> Problem
Below are the records; copy exactly the stretch from the line containing "genesi e contesto politico. Il 24" through the line containing "informatici. La prova", both ends included, and nothing else.

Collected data
Content starts
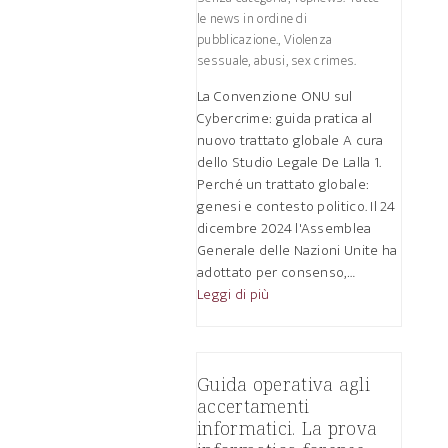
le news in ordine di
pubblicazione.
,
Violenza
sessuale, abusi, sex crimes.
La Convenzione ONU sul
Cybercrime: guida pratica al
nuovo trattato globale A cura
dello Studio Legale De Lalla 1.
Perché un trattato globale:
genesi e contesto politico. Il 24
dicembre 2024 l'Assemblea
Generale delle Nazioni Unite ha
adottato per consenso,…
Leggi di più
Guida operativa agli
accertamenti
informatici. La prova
Content ends
Content starts
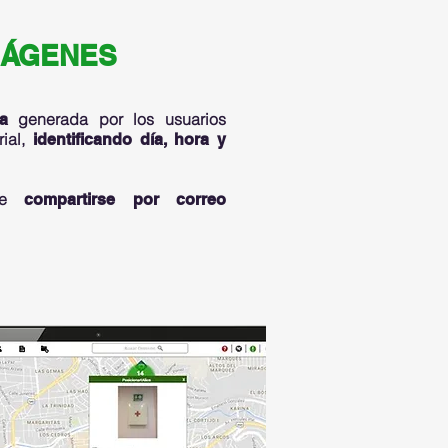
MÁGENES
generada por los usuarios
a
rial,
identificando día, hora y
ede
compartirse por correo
Content ends
Content starts
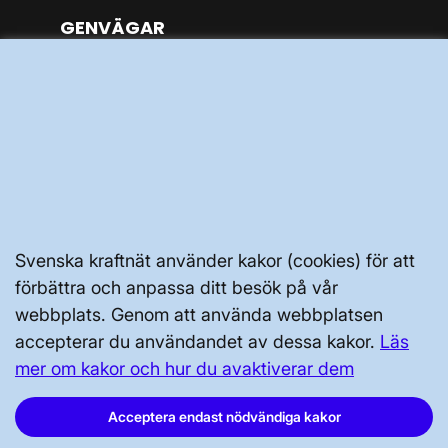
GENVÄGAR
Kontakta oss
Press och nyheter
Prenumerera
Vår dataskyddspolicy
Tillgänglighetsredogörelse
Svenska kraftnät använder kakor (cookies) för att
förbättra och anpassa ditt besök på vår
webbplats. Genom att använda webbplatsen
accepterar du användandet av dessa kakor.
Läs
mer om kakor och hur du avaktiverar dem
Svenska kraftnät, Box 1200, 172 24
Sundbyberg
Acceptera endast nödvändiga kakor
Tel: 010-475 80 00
Content ends
> Task response
genesi e contesto politico. Il 24
dicembre 2024 l'Assemblea
Generale delle Nazioni Unite ha
adottato per consenso,…
Leggi di più
Guida operativa agli
accertamenti
informatici. La prova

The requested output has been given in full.